Abim kapıyı açınca "nihayet Derin hanım yüzünüzü görebildik" dedi ben de "evet büyük bir şeref" dedim gülerek. Annemi öpüp odama koşar adımlar attım, yorgundum. Yatağa kendimi attığım andaki sevincim pahabiçilemez.

Ben bu düşüncelere dalarken yine her defasında söverek açtığım telefonum çalıyordu, bilmediğim bir ev telefonuydu arayan, açtığımda "efendim" dedim karşımdakinin kim olduğunu merak ederek, "Ben Aslan, Derin nasılsın?" dedi ahizenin karşısındaki ses.

Anlayamıyorum bu çocuk beni neden Kerem'den daha fazla arıyordu? "İyiyim de bir sorun mu var Aslan?" dedim kibar olmaya çalışarak. "Lara'nın numarasını yanlış vermişsin ben onun için rahatsız ettim seni"

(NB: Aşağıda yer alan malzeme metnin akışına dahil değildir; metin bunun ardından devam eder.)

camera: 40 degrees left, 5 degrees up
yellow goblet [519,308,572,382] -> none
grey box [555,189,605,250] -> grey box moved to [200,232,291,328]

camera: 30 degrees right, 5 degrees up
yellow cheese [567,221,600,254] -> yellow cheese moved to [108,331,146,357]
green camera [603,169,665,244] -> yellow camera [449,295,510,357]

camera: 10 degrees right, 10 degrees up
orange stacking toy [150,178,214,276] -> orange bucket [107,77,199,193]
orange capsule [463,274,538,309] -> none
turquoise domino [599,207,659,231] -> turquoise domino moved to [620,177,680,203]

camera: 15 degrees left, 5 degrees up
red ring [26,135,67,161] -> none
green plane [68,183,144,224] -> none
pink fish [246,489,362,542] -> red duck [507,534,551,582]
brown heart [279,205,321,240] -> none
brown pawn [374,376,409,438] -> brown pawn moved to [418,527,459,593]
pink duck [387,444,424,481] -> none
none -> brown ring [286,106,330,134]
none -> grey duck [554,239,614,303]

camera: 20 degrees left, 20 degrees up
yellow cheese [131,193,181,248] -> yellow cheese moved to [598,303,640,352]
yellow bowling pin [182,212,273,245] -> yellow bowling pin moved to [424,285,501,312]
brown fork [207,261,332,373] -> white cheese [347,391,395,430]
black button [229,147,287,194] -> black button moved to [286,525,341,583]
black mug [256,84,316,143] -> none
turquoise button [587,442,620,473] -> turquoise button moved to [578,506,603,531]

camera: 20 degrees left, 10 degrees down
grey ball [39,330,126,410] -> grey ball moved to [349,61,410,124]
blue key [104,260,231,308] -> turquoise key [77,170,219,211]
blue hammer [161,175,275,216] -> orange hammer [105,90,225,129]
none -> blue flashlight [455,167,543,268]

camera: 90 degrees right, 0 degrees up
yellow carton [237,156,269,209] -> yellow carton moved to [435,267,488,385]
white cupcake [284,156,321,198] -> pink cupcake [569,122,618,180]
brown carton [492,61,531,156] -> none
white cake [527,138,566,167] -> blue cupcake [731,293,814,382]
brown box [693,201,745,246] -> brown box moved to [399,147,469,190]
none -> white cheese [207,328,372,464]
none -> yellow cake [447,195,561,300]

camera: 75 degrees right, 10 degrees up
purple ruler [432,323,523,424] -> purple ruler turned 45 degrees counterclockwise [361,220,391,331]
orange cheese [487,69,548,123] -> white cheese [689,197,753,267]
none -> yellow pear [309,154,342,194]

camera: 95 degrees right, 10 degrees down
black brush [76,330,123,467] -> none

Saçmalık! Ben doğru verdiğimi kendi adımın Derin olduğu kadar emindim. "Nasıl olur, doğru verdiğimden eminim" , "Defalarca denedim, ama hayır böyle bir numara kullanılmıyor diyor telesekreter" cidden çok saçmaydı, "peki tekrar veriyorum" dedim emin bir halde "teşekkür ederim" dedi mahçupluğunu bana hissettirerek "rica ederim, iyi akşamlar" cevabını beklemeden suratına kapattım telefonu.

Kerem'den gelen mesajı açtığımda tebessümüm yüzünde yayılmıştı bile, "Seni seviyorum, iyi geceler benim küçük sevgilim" yazıyordu mesajda.

Kötü davranıyordu bazen biliyorum ama sevdiğini biliyor, hissediyordum. Rahat bir şekilde uzanıp kabus görmemeyi dileyerek daldım uykuma.